Saturday, December 11, 2010

Reporting for the Courts

Last Week the Globe had an article that the SJC was going to allow Cameras, and New Media to enter the Supreme Judicial Court arena. Rule 1:19 is where to find the details of the Amendment they made to the rule. I am thrilled with this. It might not be perfect but it establishes a request process and it establishes a form of Identifying Press in the Commonwealth and beyond. Hopefully, it will place a stampede to the seat for the Press. And that the contents will be accessible by the public somehow. And that the contents will be accessible by Litigants as well.

As a ground breaker in the process, I have taken the liberty I possess by Constitutional rights and have been speaking daily with the Powers that be that control this arena. I had a meeting in the spring with the information office of the Supreme Court. I dumped a pile of information off for them to consider on my efforts to track and archive public works video records at the Legislative level. I wanted to be able to be a part of the media pool that was given access to the Courts and wanted them to evaluate my request. I specifically stated that Media had changed and as we experienced changes in our information world the Courts should address the matter collectively.

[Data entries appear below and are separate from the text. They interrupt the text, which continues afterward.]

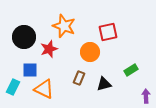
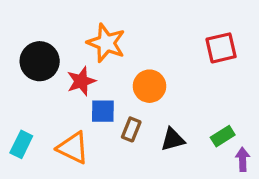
red square: (108, 32) -> (221, 48), moved
blue square: (30, 70) -> (103, 111), moved
green rectangle: (131, 70) -> (223, 136), moved

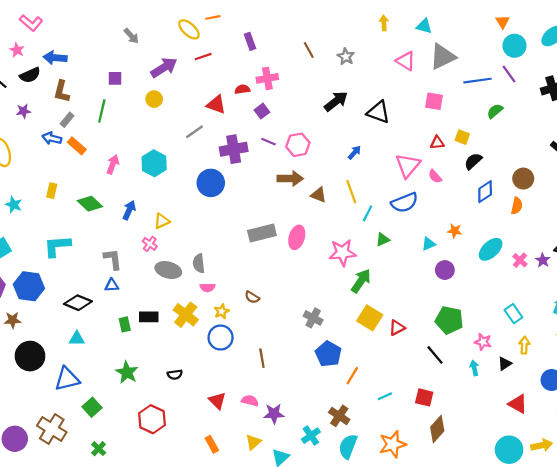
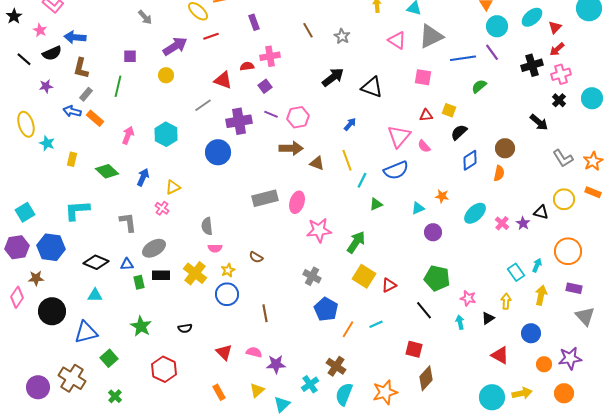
cyan star: (14, 205) -> (47, 143), moved
pink star: (342, 253) -> (319, 230), moved
gray ellipse: (168, 270) -> (154, 248), moved, turned -45
blue triangle: (112, 285) -> (127, 264), moved
cyan rectangle: (513, 314) -> (516, 272), moved
cyan line: (385, 396) -> (376, 324), moved

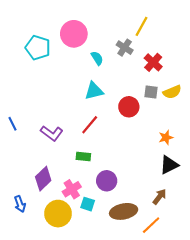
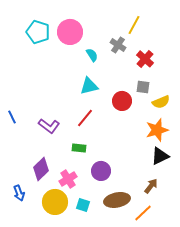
cyan pentagon: (38, 48) -> (38, 32), moved
yellow semicircle: (172, 92) -> (161, 102), moved
orange star: (166, 137) -> (157, 130), size x1.6
cyan square: (88, 204) -> (83, 205), moved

Several members of Comflm, are accessing Courts and have met difficulty but are pursuing this. I personally, as head of Comflm, wanted to see a process that my members could apprise themselves of to be respectful of the Courts but be able to access it. I did not support being aggressive with this matter. I believe my approach has worked to affect the Legislature slowly over time and to take the matter seriously enough to stay with it until accomplished.

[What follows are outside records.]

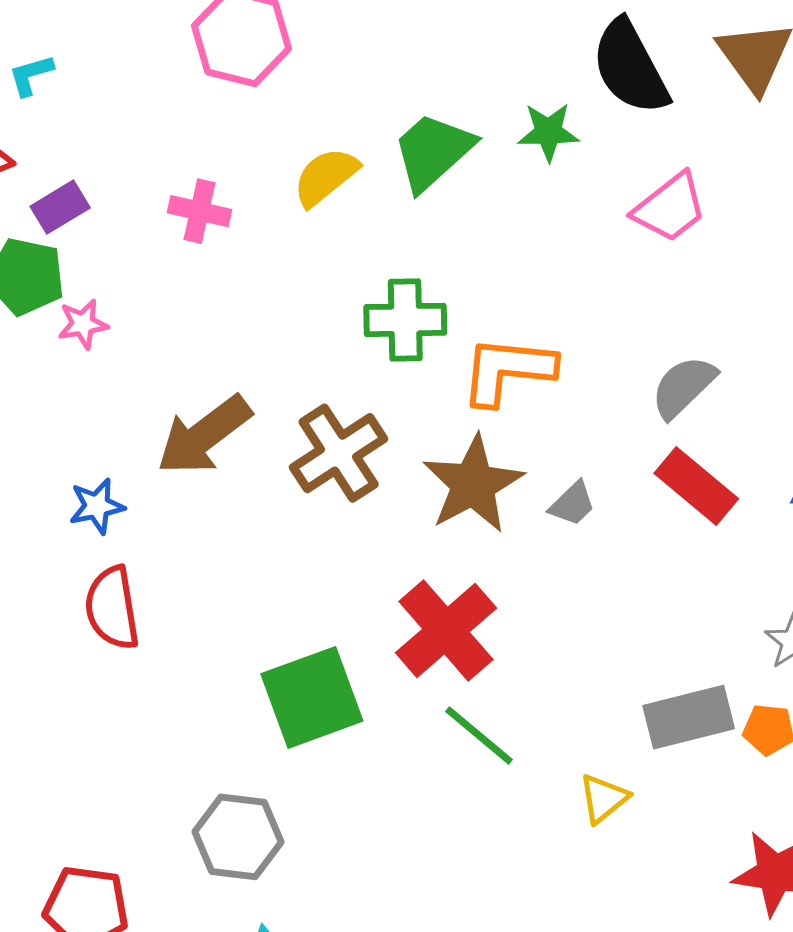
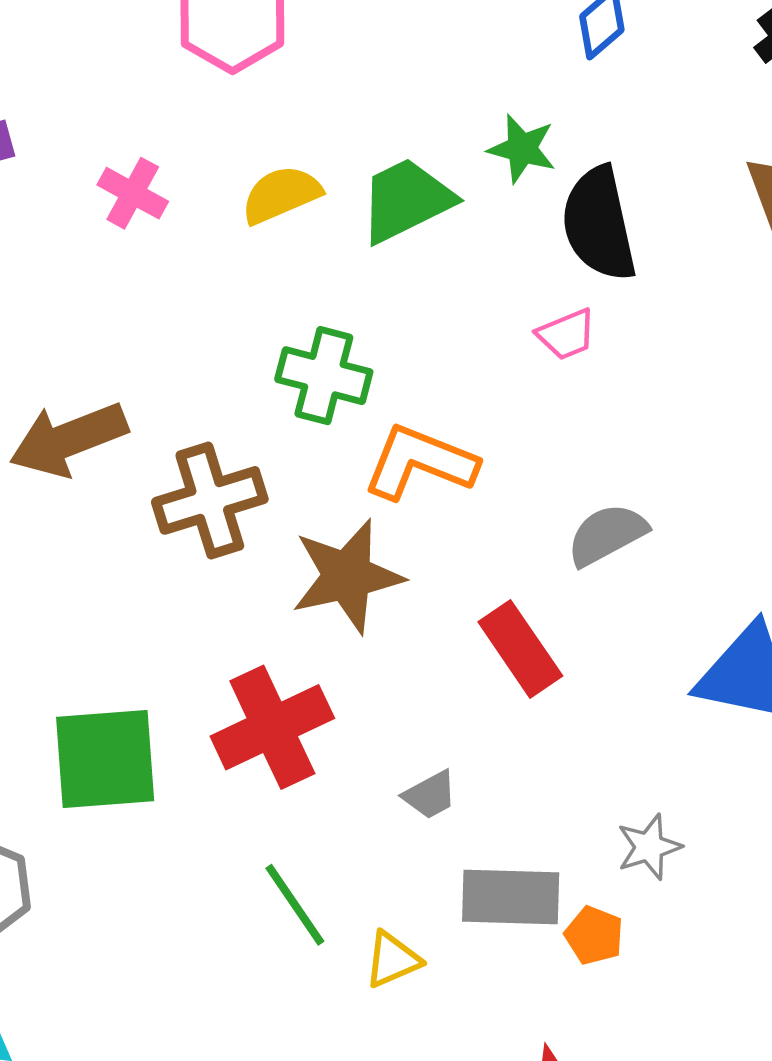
black semicircle: (630, 67) -> (599, 224), moved
green star: (548, 132) -> (522, 149), moved
pink trapezoid: (670, 208) -> (566, 334), moved, size x0.7
red rectangle: (696, 486) -> (520, 649), moved
gray trapezoid: (572, 504) -> (430, 795), moved
green line: (479, 736) -> (295, 905), moved

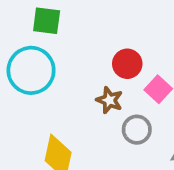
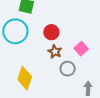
red circle: (127, 64) -> (51, 32), moved

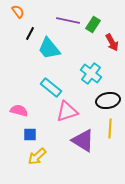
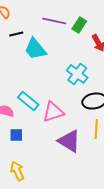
black line: (30, 34) -> (16, 34), turned 48
cyan rectangle: (51, 88) -> (28, 101), moved
yellow arrow: (37, 156) -> (17, 171), moved, turned 108

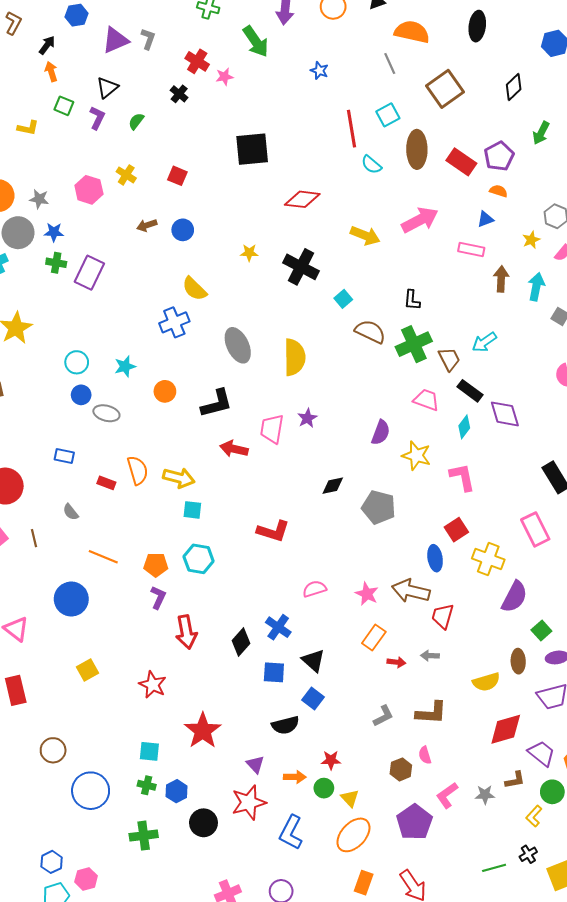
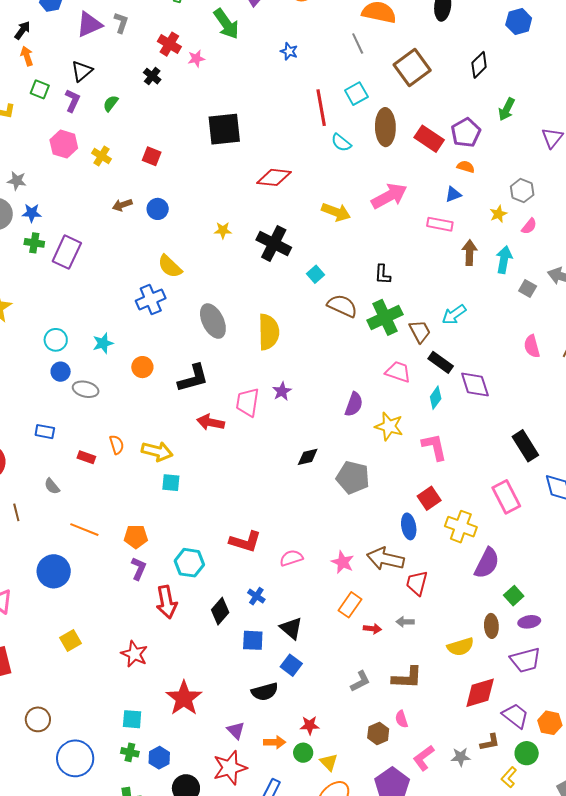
pink hexagon: (89, 190) -> (64, 144), moved
orange semicircle: (138, 470) -> (117, 445), size x0.7
red L-shape: (273, 531) -> (245, 542), moved
cyan hexagon: (199, 559) -> (189, 563), moved
blue cross: (278, 627) -> (256, 596), size x0.7

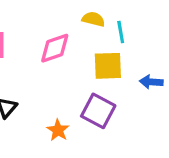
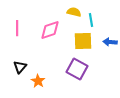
blue arrow: (151, 82) -> (110, 42), moved
orange star: (58, 130) -> (38, 81), moved

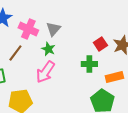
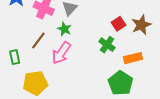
brown line: (15, 53) -> (38, 40), moved
green cross: (89, 64) -> (107, 45), turned 35

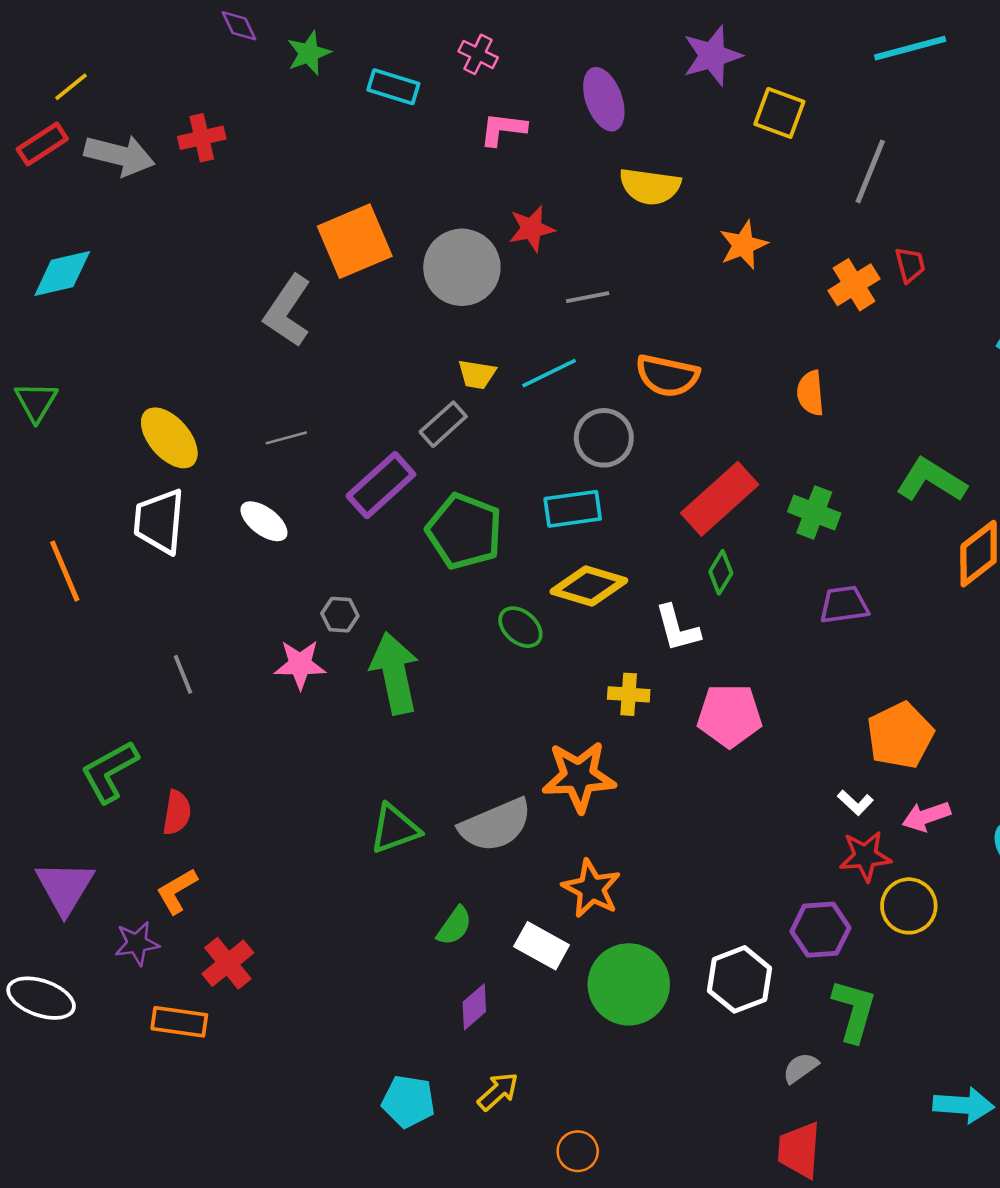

I have been regarded as a side attraction not a serious contendor at most points. I have much to say on the oppositional experiences I have sustained in this battle. It is a battle none the less, and the extreme consequences that can happen are foreseeable. However, the effects of the conversations with the Supreme Court Information Office are amazing. I relinquish my demands for affirmations at this time, as the progress is the higher order of business.

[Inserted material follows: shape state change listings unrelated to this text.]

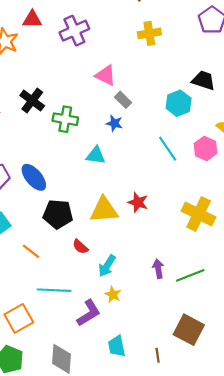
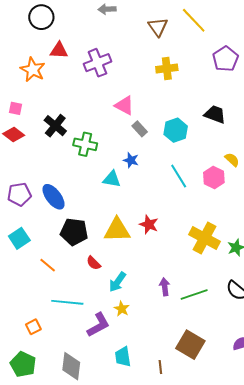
cyan hexagon: (179, 103) -> (176, 130), moved
blue star: (114, 123) -> (131, 160), moved
orange square: (19, 318) -> (33, 327), size x0.6

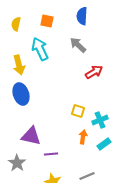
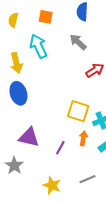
yellow square: (78, 111) -> (78, 111), size x1.5
purple line: (51, 154) -> (60, 148), moved, turned -56

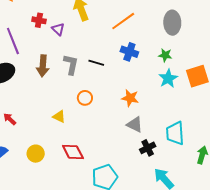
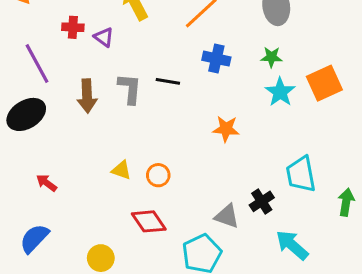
orange circle: (85, 98) -> (158, 175), moved
gray triangle: (135, 125) -> (227, 216), moved
yellow circle: (36, 154) -> (101, 258), moved

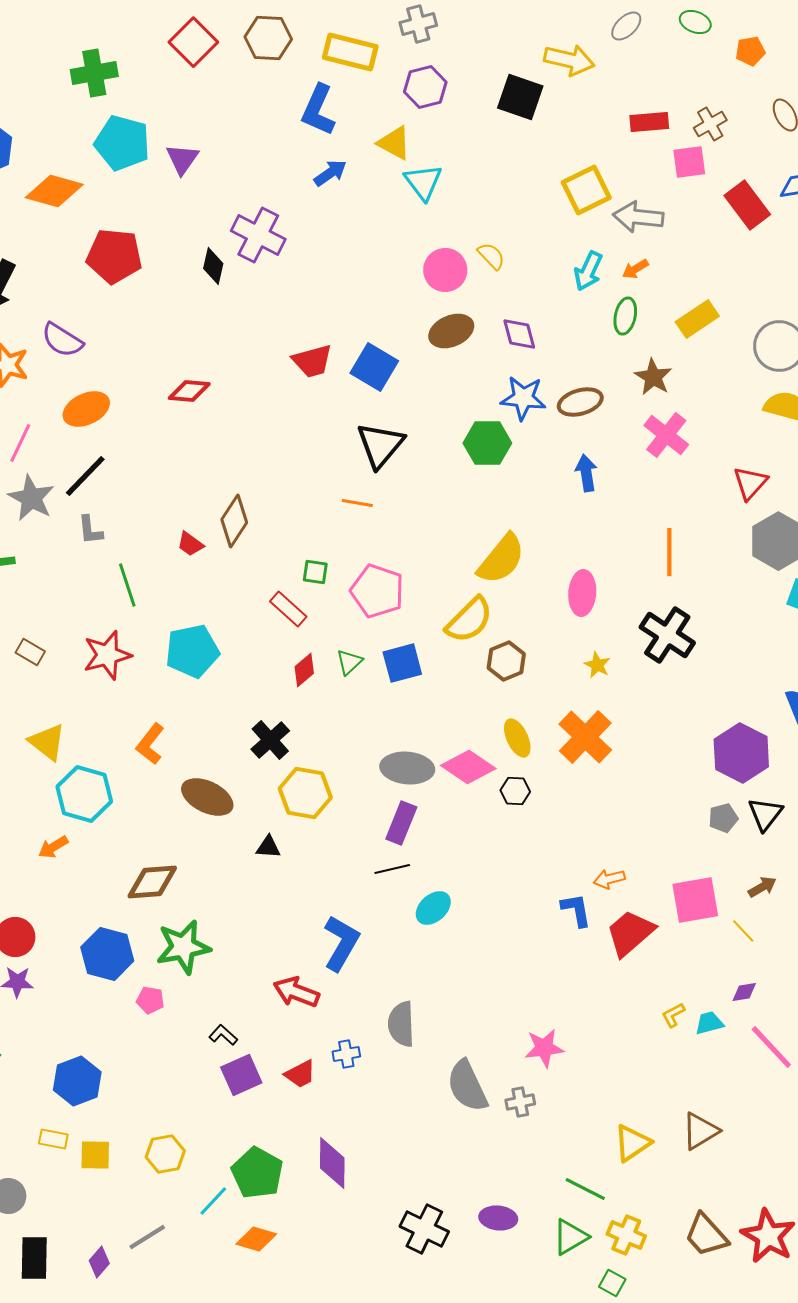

I exhort every citizen of the Commonwealth to examine the Supreme Court Amendment and make a comment. Even if they are swamped with comments, the effort will be clear to them the public are invested in this discussion and need to be recognized by the Court they have allowed to be elected by a Commission they have hired defacto. It is also possible for the Court to be removed by the people at any point with prejudice.

When it comes to the law, it turns slowly, so let's not let this urgent moment go by to address the January 28 deadline for public comment.